» Assigned task: For the material below, the expected output is exactly the lines between the line holding "Technisch Notwendig" and the line holding "делают противоположный вывод: в", inclusive, with pictures left out.

» Supplied data:

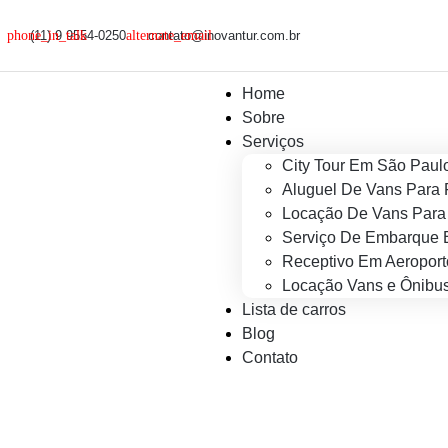
(11) 9 9554-0250
contato@inovantur.com.br
Home
Sobre
Serviços
City Tour Em São Paul
Aluguel De Vans Para 
Locação De Vans Para 
Serviço De Embarque 
Receptivo Em Aeroport
Locação Vans e Ônibus
Lista de carros
Blog
Contato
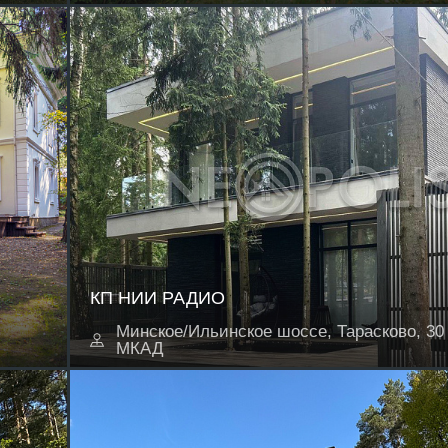
КП НИИ РАДИО
Минское/Ильинское шоссе, Тарасково, 30 
МКАД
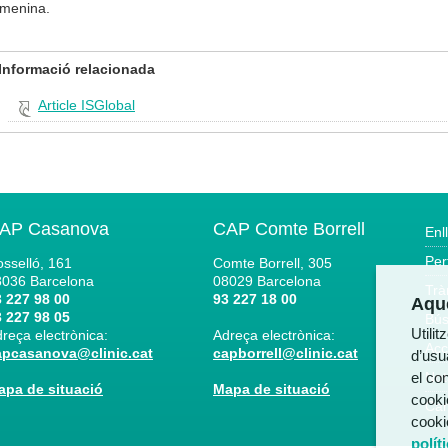
emenina.
Informació relacionada
Article ISGlobal
AP Casanova
CAP Comte Borrell
Enl
Per
sselló, 161
Comte Borrell, 305
8036
Barcelona
08029
Barcelona
Trà
 227 98 00
93 227 18 00
Aque
 227 98 05
Bús
Utili
reça electrònica:
Adreça electrònica:
Acc
apcasanova@clinic.cat
capborrell@clinic.cat
d’usua
el co
Not
apa de situació
Mapa de situació
cooki
Can
cooki
polít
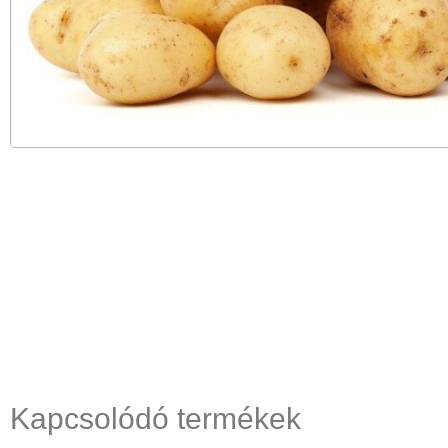
Kapcsolódó termékek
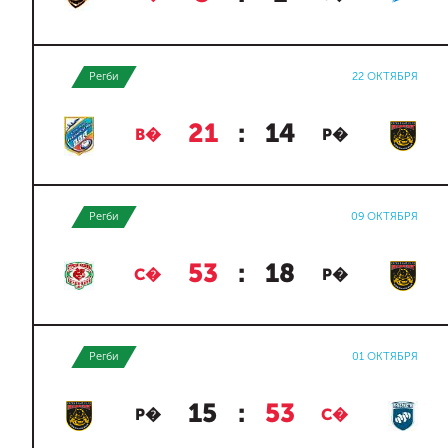
Регби
22 ОКТЯБРЯ
21
:
14
В�
Р�
Регби
09 ОКТЯБРЯ
53
:
18
С�
Р�
Регби
01 ОКТЯБРЯ
15
:
53
Р�
С�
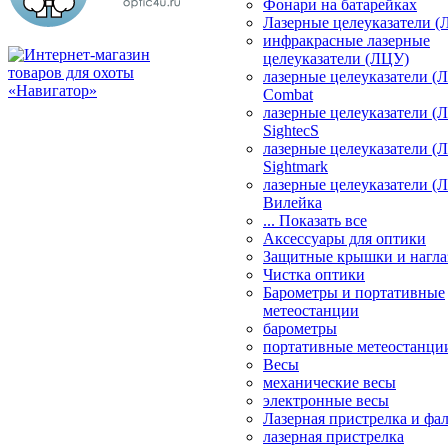
Фонари на батарейках
Лазерные целеуказатели 
инфракрасные лазерные
целеуказатели (ЛЦУ)
лазерные целеуказатели (
Combat
лазерные целеуказатели (
SightecS
лазерные целеуказатели (
Sightmark
лазерные целеуказатели (
Вилейка
... Показать все
Аксессуары для оптики
Защитные крышки и нагла
Чистка оптики
Барометры и портативные
метеостанции
барометры
портативные метеостанци
Весы
механические весы
электронные весы
Лазерная пристрелка и ф
лазерная пристрелка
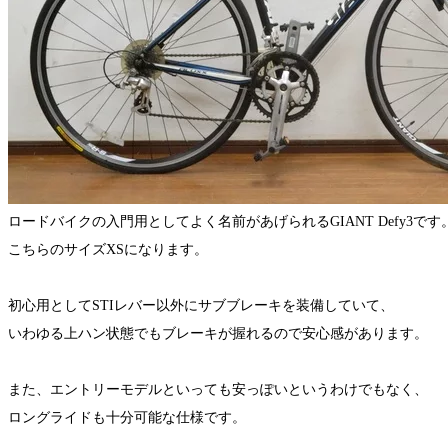
ロードバイクの入門用としてよく名前があげられるGIANT Defy3です
こちらのサイズXSになります。
初心用としてSTIレバー以外にサブブレーキを装備していて、
いわゆる上ハン状態でもブレーキが握れるので安心感があります。
また、エントリーモデルといっても安っぽいというわけでもなく、
ロングライドも十分可能な仕様です。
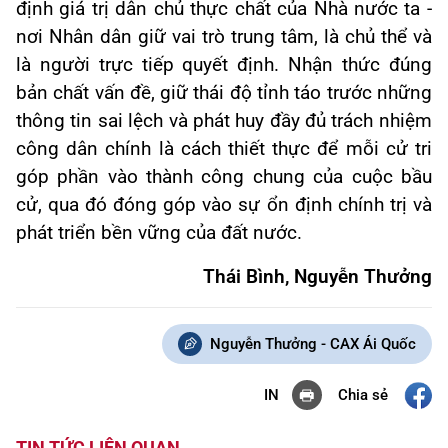
định giá trị dân chủ thực chất của Nhà nước ta -
nơi Nhân dân giữ vai trò trung tâm, là chủ thể và
là người trực tiếp quyết định. Nhận thức đúng
bản chất vấn đề, giữ thái độ tỉnh táo trước những
thông tin sai lệch và phát huy đầy đủ trách nhiệm
công dân chính là cách thiết thực để mỗi cử tri
góp phần vào thành công chung của cuộc bầu
cử, qua đó đóng góp vào sự ổn định chính trị và
phát triển bền vững của đất nước.
Thái Bình, Nguyễn Thưởng
Nguyễn Thưởng - CAX Ái Quốc
Chia sẻ
IN
TIN TỨC LIÊN QUAN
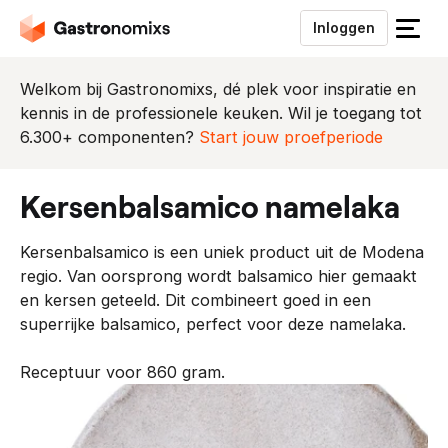
Inloggen
S
l
u
Welkom bij Gastronomixs, dé plek voor inspiratie en
i
kennis in de professionele keuken. Wil je toegang tot
t
6.300+ componenten?
Start jouw proefperiode
h
e
kersenbalsamico namelaka
t
m
Kersenbalsamico is een uniek product uit de Modena
e
regio. Van oorsprong wordt balsamico hier gemaakt
n
en kersen geteeld. Dit combineert goed in een
u
superrijke balsamico, perfect voor deze namelaka.
Receptuur voor 860 gram.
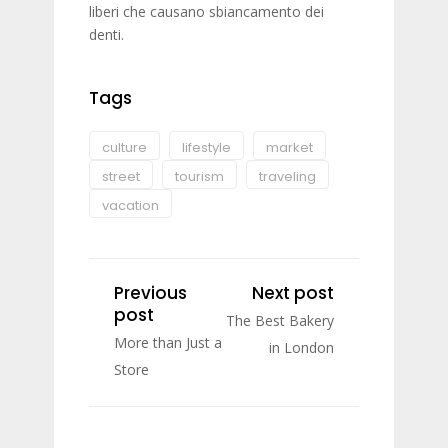
liberi che causano sbiancamento dei
denti.
Tags
culture
lifestyle
market
street
tourism
traveling
vacation
Previous
Next post
post
The Best Bakery
More than Just a
in London
Store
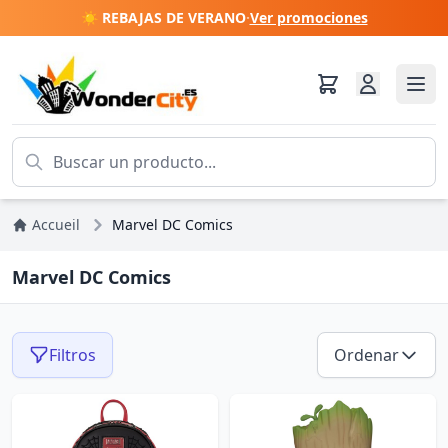
☀️ REBAJAS DE VERANO
·
Ver promociones
Accueil
Marvel DC Comics
Marvel DC Comics
Filtros
Ordenar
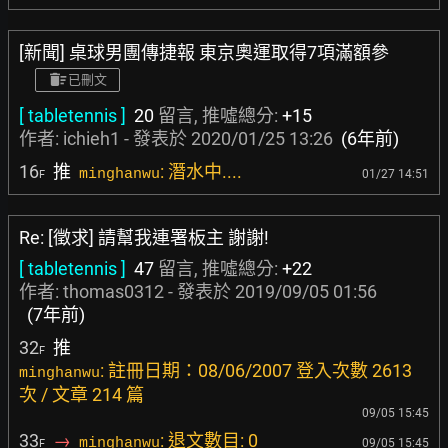
[新聞] 桌球男團傳捷報 東京奧運取得7項滿額參
已刪文
[ tabletennis ]
20
留言, 推噓總分:
+15
作者:
ichieh1
- 發表於
2020/01/25 13:26
(6年前)
16
推
: 潛水中....
minghanwu
01/27 14:51
F
Re: [徵求] 請幫我連署板主 謝謝!
[ tabletennis ]
47
留言, 推噓總分:
+22
作者:
thomas0312
- 發表於
2019/09/05 01:56
(7年前)
32
推
F
: 註冊日期：08/06/2007 登入次數 2613
minghanwu
次 / 文章 214 篇
09/05 15:45
33
→
: 退文數目: 0
minghanwu
09/05 15:45
F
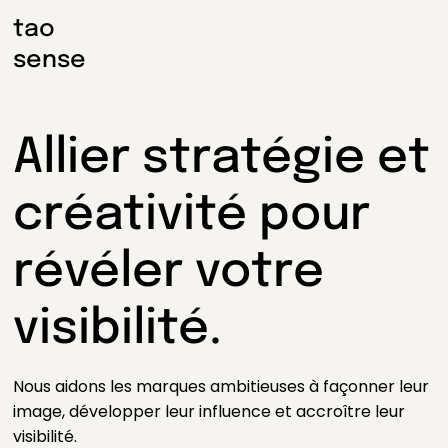
tao
sense
Allier stratégie et
créativité pour
révéler votre
visibilité.
Nous aidons les marques ambitieuses à façonner leur
image, développer leur influence et accroître leur
visibilité.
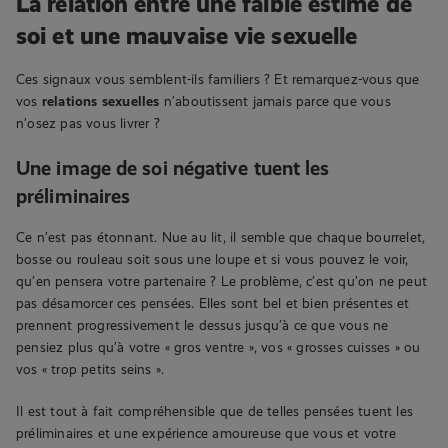
La relation entre une faible estime de
soi et une mauvaise vie sexuelle
Ces signaux vous semblent-ils familiers ? Et remarquez-vous que
vos
relations sexuelles
n’aboutissent jamais parce que vous
n’osez pas vous livrer ?
Une image de soi négative tuent les
préliminaires
Ce n’est pas étonnant. Nue au lit, il semble que chaque bourrelet,
bosse ou rouleau soit sous une loupe et si vous pouvez le voir,
qu’en pensera votre partenaire ? Le problème, c’est qu’on ne peut
pas désamorcer ces pensées. Elles sont bel et bien présentes et
prennent progressivement le dessus jusqu’à ce que vous ne
pensiez plus qu’à votre « gros ventre », vos « grosses cuisses » ou
vos « trop petits seins ».
Il est tout à fait compréhensible que de telles pensées tuent les
préliminaires et une expérience amoureuse que vous et votre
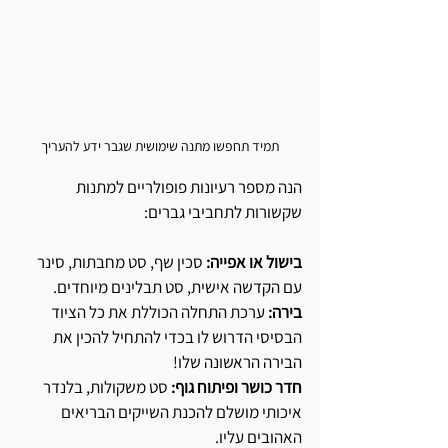
תמיד תחפשו מתנה שימושית שגבר ידע להעריך
הנה מספר רעיונות פופולריים למתנות 
שקשורות לתחביבי גברים:
בישול או אפייה: 
סכין שף, סט מחבתות, סינר 
עם הקדשה אישית, סט תבלינים מיוחדים.
בירה:
 ערכת התחלה הכוללת את כל הציוד 
הבסיסי הדרוש לו בכדי להתחיל להכין את 
הבירה הראשונה שלו!
חדר כושר ופיתוח גוף:
 סט משקולות, בלנדר 
איכותי מושלם להכנת השייקים הבריאים 
האהובים עליו.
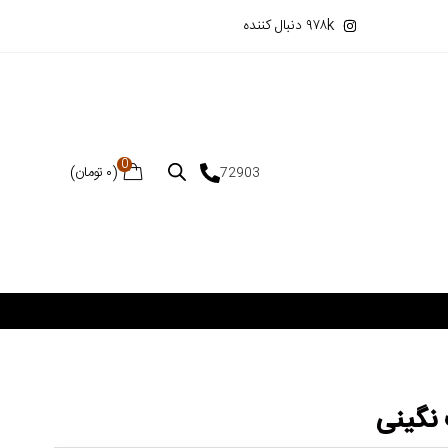
۹۷۸k دنبال کننده
0
(
۰
تومان
)
72903
 نگینی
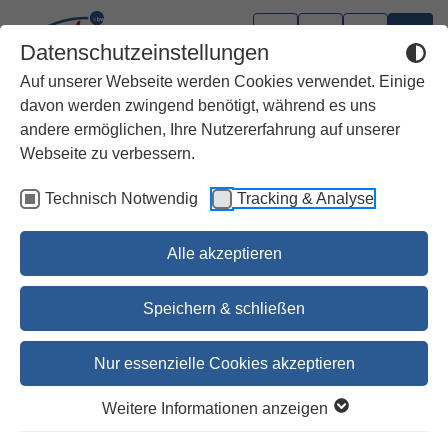
Datenschutzeinstellungen
Auf unserer Webseite werden Cookies verwendet. Einige
davon werden zwingend benötigt, während es uns
andere ermöglichen, Ihre Nutzererfahrung auf unserer
Webseite zu verbessern.
Technisch Notwendig
Tracking & Analyse
Alle akzeptieren
Speichern & schließen
Nur essenzielle Cookies akzeptieren
Liebe - die schönsten Texte
Weitere Informationen anzeigen
der Päpste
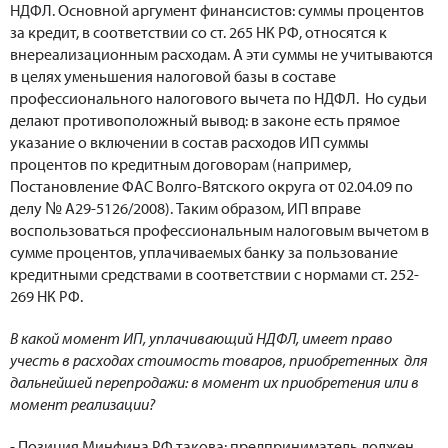
НДФЛ. Основной аргумент финансистов: суммы процентов
за кредит, в соответствии со ст. 265 НК РФ, относятся к
внереализационным расходам. А эти суммы не учитываются
в целях уменьшения налоговой базы в составе
профессионального налогового вычета по НДФЛ. Но судьи
делают противоположный вывод: в законе есть прямое
указание о включении в состав расходов ИП суммы
процентов по кредитным договорам (например,
Постановление ФАС Волго-Вятского округа от 02.04.09 по
делу № А29-5126/2008). Таким образом, ИП вправе
воспользоваться профессиональным налоговым вычетом в
сумме процентов, уплачиваемых банку за пользование
кредитными средствами в соответствии с нормами ст. 252-
269 НК РФ.
В какой момент ИП, уплачивающий НДФЛ, имеет право
учесть в расходах стоимость товаров, приобретенных для
дальнейшей перепродажи: в момент их приобретения или в
момент реализации?
- Позиция Минфина РФ такова: предприниматель должен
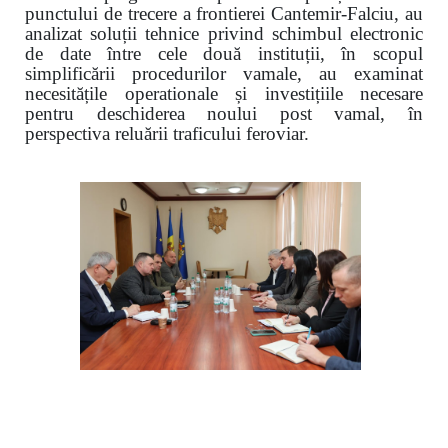
punctului de trecere a frontierei Cantemir-Falciu, au
analizat soluții tehnice privind schimbul electronic
de date între cele două instituții, în scopul
simplificării procedurilor vamale, au examinat
necesitățile operationale și investițiile necesare
pentru deschiderea noului post vamal, în
perspectiva reluării traficului feroviar.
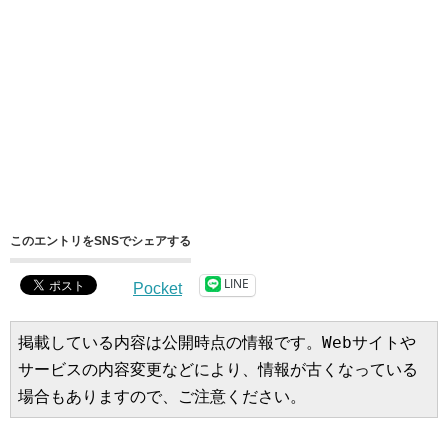
このエントリをSNSでシェアする
LINE
Pocket
掲載している内容は公開時点の情報です。Webサイトや
サービスの内容変更などにより、情報が古くなっている
場合もありますので、ご注意ください。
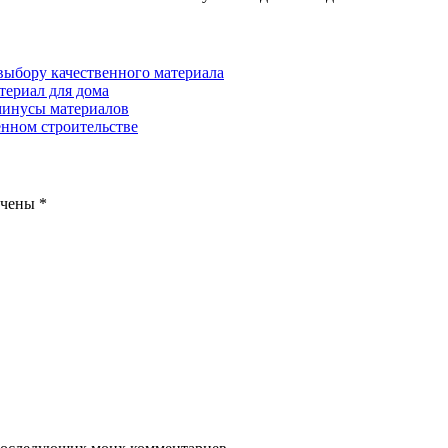
 выбору качественного материала
териал для дома
минусы материалов
нном строительстве
ечены
*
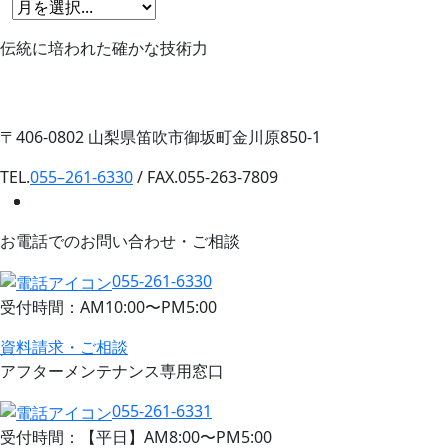
伝統に培われた確かな技術力
〒406-0802 山梨県笛吹市御坂町金川原850-1
TEL.
055–261-6330
/ FAX.055-263-7809
お電話でのお問い合わせ・ご相談
055-261-6330
受付時間：AM10:00〜PM5:00
資料請求・ご相談
アフターメンテナンス専用窓口
055-261-6331
受付時間：【平日】AM8:00〜PM5:00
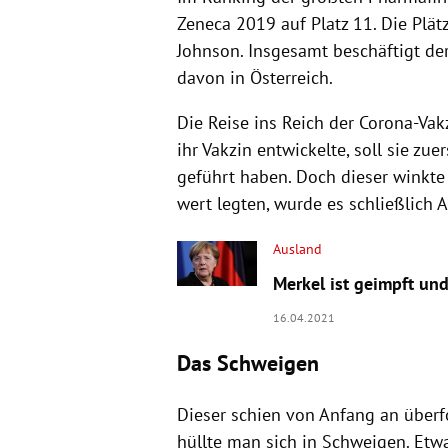
Zeneca 2019 auf Platz 11. Die Plät
Johnson. Insgesamt beschäftigt de
davon in Österreich.
Die Reise ins Reich der Corona-Va
ihr Vakzin entwickelte, soll sie z
geführt haben. Doch dieser winkte 
wert legten, wurde es schließlich A
Ausland
Merkel ist geimpft und
16.04.2021
Das Schweigen
Dieser schien von Anfang an überf
hüllte man sich in Schweigen. Etwa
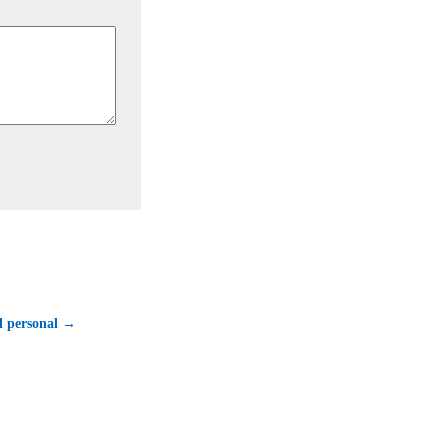
l personal →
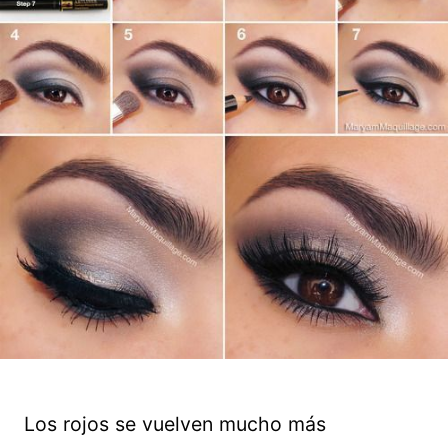
Los rojos se vuelven mucho más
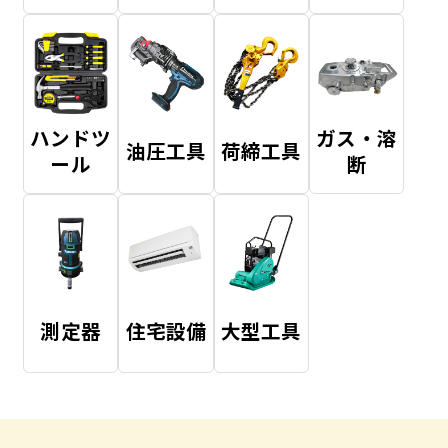
ハンドツ
ガス・溶
油圧工具
荷締工具
ール
断
測定器
住宅設備
大型工具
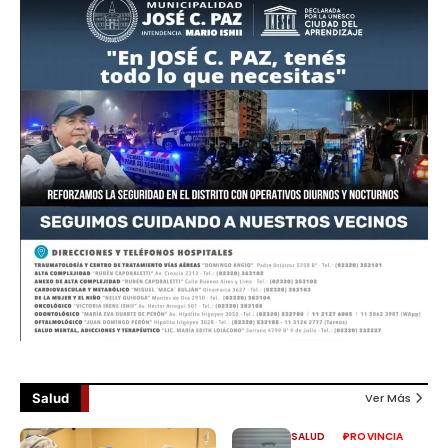
Salud
Ver Más
SALUD
PROVINCIA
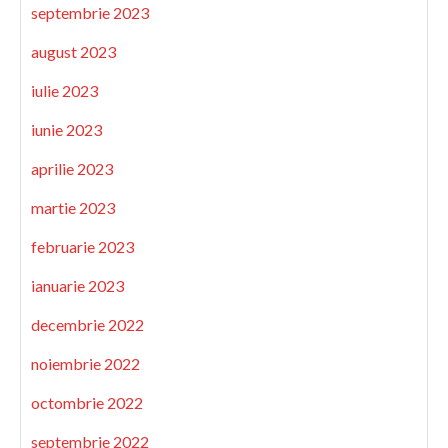
septembrie 2023
august 2023
iulie 2023
iunie 2023
aprilie 2023
martie 2023
februarie 2023
ianuarie 2023
decembrie 2022
noiembrie 2022
octombrie 2022
septembrie 2022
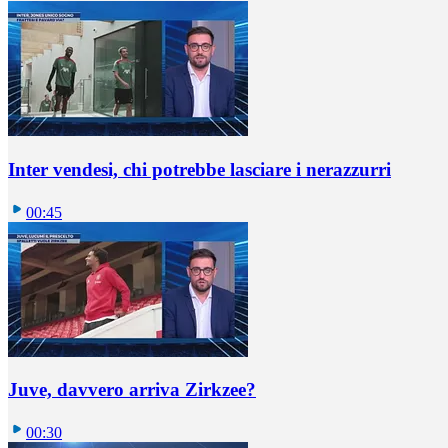
Inter vendesi, chi potrebbe lasciare i nerazzurri
00:45
Juve, davvero arriva Zirkzee?
00:30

» Answer space:
Technisch Notwendig
Tracking & Analyse
Alle akzeptieren
Speichern & schließen
Nur essenzielle Cookies akzeptieren
Liebe - die schönsten Texte
Weitere Informationen anzeigen
der Päpste
НДФЛ. Основной аргумент финансистов: суммы процентов
за кредит, в соответствии со ст. 265 НК РФ, относятся к
внереализационным расходам. А эти суммы не учитываются
в целях уменьшения налоговой базы в составе
профессионального налогового вычета по НДФЛ. Но судьи
делают противоположный вывод: в законе есть прямое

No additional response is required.